MarJazz — Jazz Piano Generation

Project Overview
MarJazz is a deep learning model for autoregressive MIDI music generation, trained on solo jazz piano performances from the PiJAMA dataset . The model uses a dual-block LSTM architecture with REMI tokenisation to generate coherent ~60-second jazz piano pieces.
Architecture
Token IDs → Embedding (128-dim)
↓
LSTM Block 1 → Dropout → LayerNorm (pitch contour, rhythm)
↓
LSTM Block 2 → Dropout → LayerNorm (phrases, harmony)
↓
MLP Head (GELU) → Dropout → LayerNorm
↓
Linear → Logits (vocab_size)
Tokenisation: REMI (REvamped MIDI-derived) — encodes music as Bar, Position, Pitch, Velocity, and Duration tokens, preserving bar-level structure essential for jazz phrasing.

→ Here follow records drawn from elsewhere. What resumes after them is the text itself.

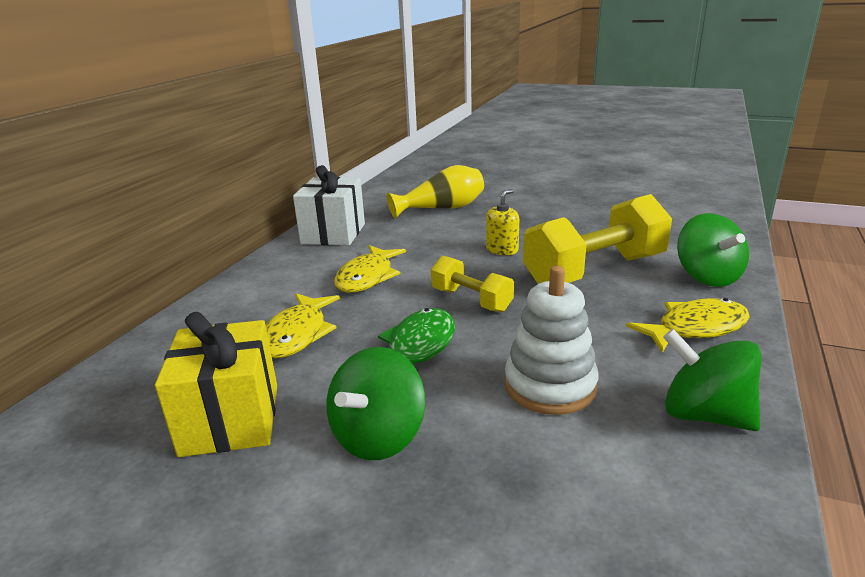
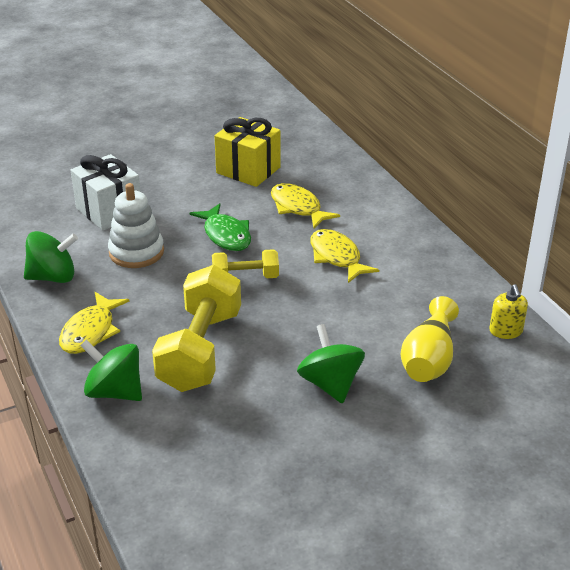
camera: 130 degrees right, 10 degrees up
white gift [293,165,365,246] -> white gift moved to [71,154,140,230]
green spinning top [326,347,425,460] -> green spinning top moved to [297,324,365,404]
yellow soap dispenser [486,189,519,255] -> yellow soap dispenser moved to [489,284,528,339]

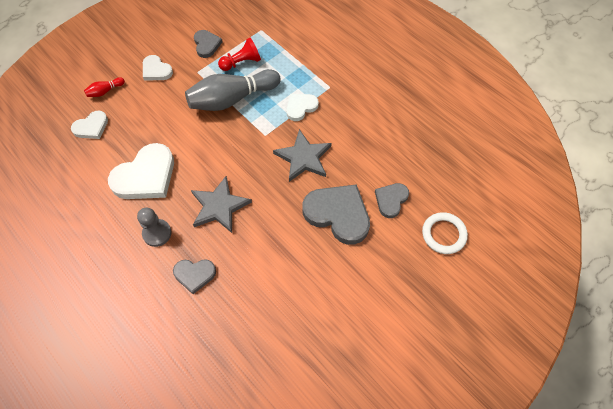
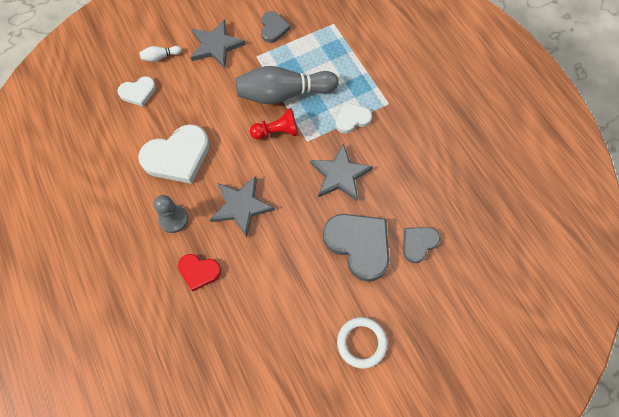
camera: 15 degrees right, 5 degrees up
red bowling pin [84,77,125,97] -> white bowling pin [139,46,182,62]
white heart [143,55,173,80] -> grey star [191,19,246,68]
grey heart [173,259,216,294] -> red heart [178,254,221,292]
red pawn [218,38,261,71] -> red pawn moved to [250,108,298,139]
white ring [422,212,468,254] -> white ring moved to [337,317,387,369]

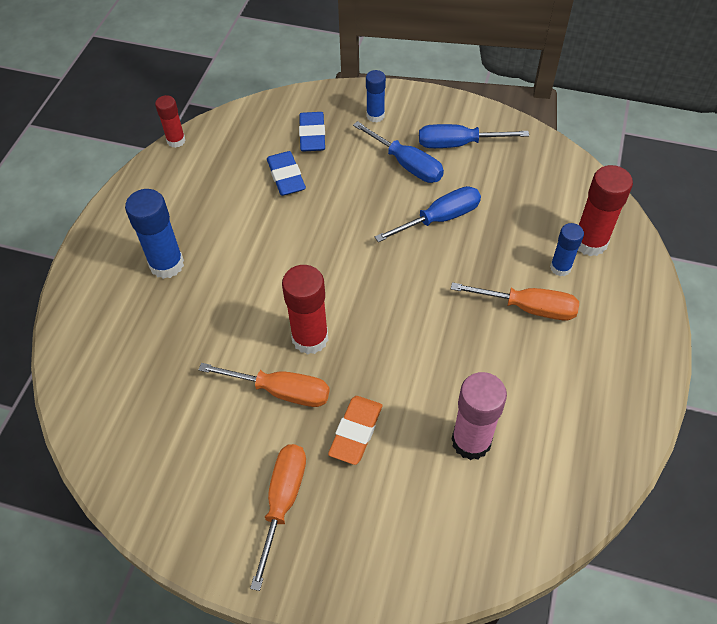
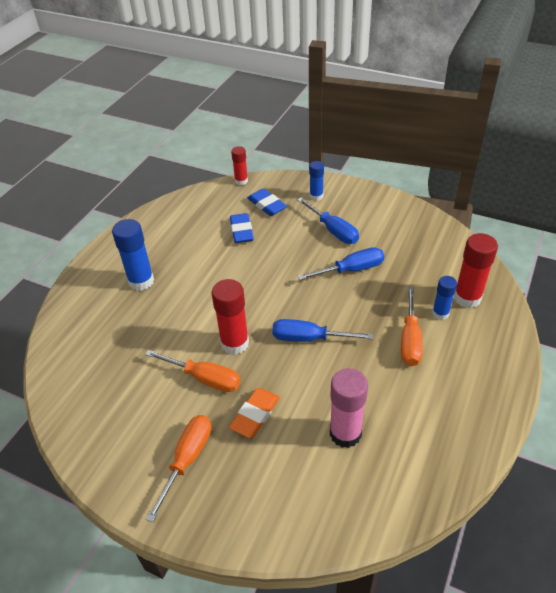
camera: 10 degrees right, 10 degrees down
red glue stick [155,95,186,148] -> red glue stick moved to [231,146,248,185]
blue eraser [299,112,325,152] -> blue eraser turned 45 degrees counterclockwise [247,189,287,216]
blue screwdriver [419,124,529,148] -> blue screwdriver moved to [272,319,373,342]
orange screwdriver [451,282,579,320] -> orange screwdriver turned 75 degrees clockwise [401,286,423,366]

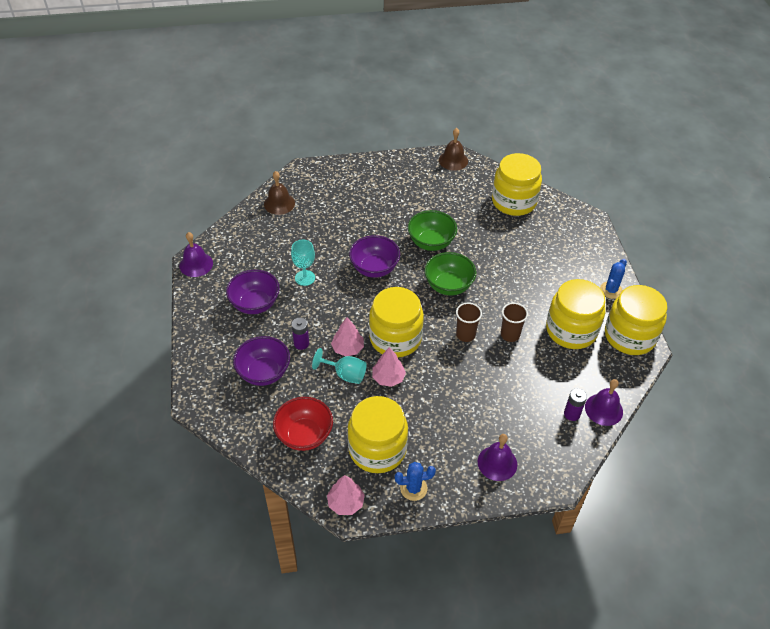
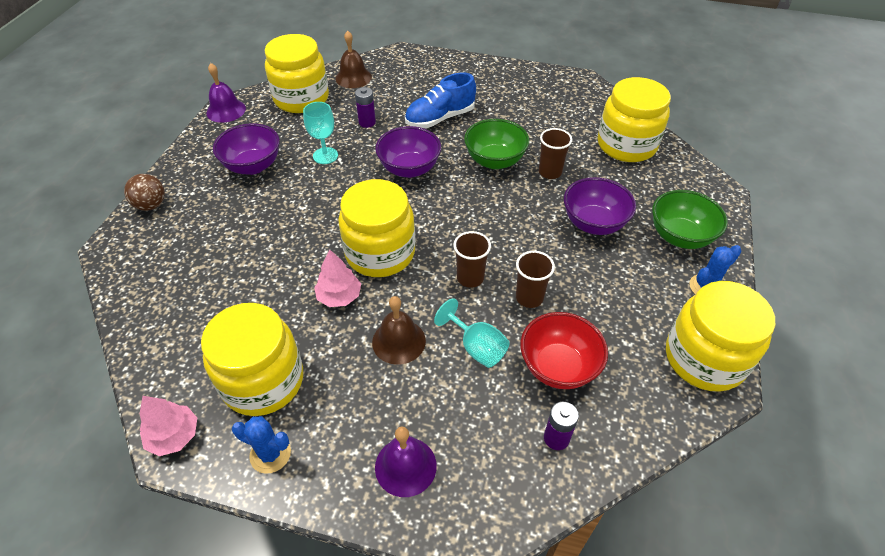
camera: 25 degrees right, 0 degrees up
purple bowl [233,336,290,386] -> purple bowl moved to [564,177,636,235]
red bowl [273,397,333,451] -> red bowl moved to [520,312,608,389]
purple battery [292,318,309,350] -> purple battery moved to [355,87,376,128]
turquoise goblet [312,348,367,384] -> turquoise goblet moved to [434,298,510,368]
pink tree [331,317,364,357] -> none
green bowl [424,252,476,295] -> green bowl moved to [652,190,728,249]
brown bell [439,128,468,171] -> brown bell moved to [372,296,426,365]
yellow jar [546,279,606,349] -> yellow jar moved to [265,34,329,113]
purple bell [585,379,623,426] -> none
none -> brown ball [124,174,165,211]
none -> blue shoe [405,73,476,128]
none -> brown cup [539,128,572,179]

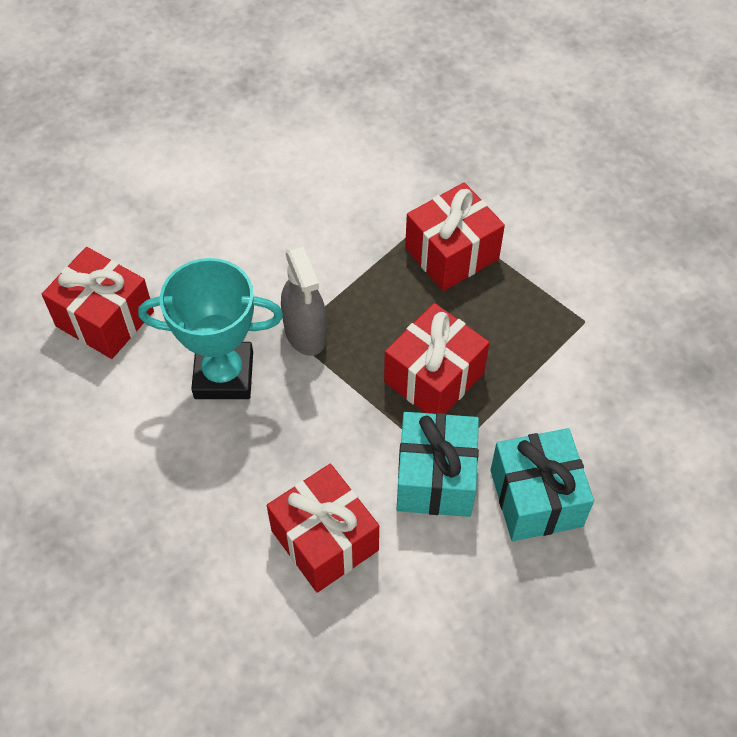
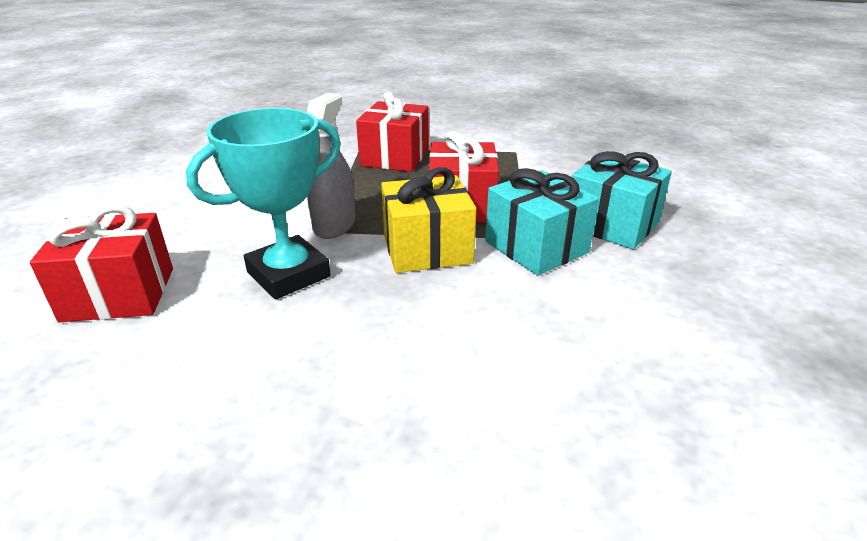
camera: 40 degrees left, 25 degrees down
red gift [267,464,379,593] -> none
grey spray bottle [281,245,327,356] -> grey spray bottle turned 105 degrees counterclockwise [307,93,356,239]
none -> yellow gift [381,167,476,273]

Generation: Autoregressive sampling with temperature scaling, top-k filtering, and a repetition penalty to prevent motif loops.
Key Hyperparameters
| Parameter | Value | Description |
|---|---|---|
| Embedding dim | 128 | Token embedding dimension |
| Hidden size | 256 | LSTM hidden state size |
| LSTM layers | 2 | Stacked layers per block |
| Context window | 1024 | Max sequence length (tokens) |
| Temperature | 0.85 | Softmax temperature at generation |
| Top-k | 30 | Top-k sampling |
| Rep. penalty | 1.5 | Repetition penalty factor |
| Target length | 60 s | Target generation duration |

Dataset Analysis
The model was trained on filtered MIDI files from PiJAMA. Quality filters were applied for pitch range, tempo, duration, and note density before tokenisation. The figures show pitch class and velocity distributions of the training corpus.
Sample Output
A generated ~60-second jazz piano piece is included in samples/generated_song.mid. To listen, drag and drop the file into Signal MIDI Editor
(browser-based, no install needed).
Tech Stack
- PyTorch — model definition and training
- MidiTok — REMI tokenisation
- Symusic — fast MIDI I/O
- pretty_midi — MIDI analysis and visualisation
- NumPy, Pandas, Matplotlib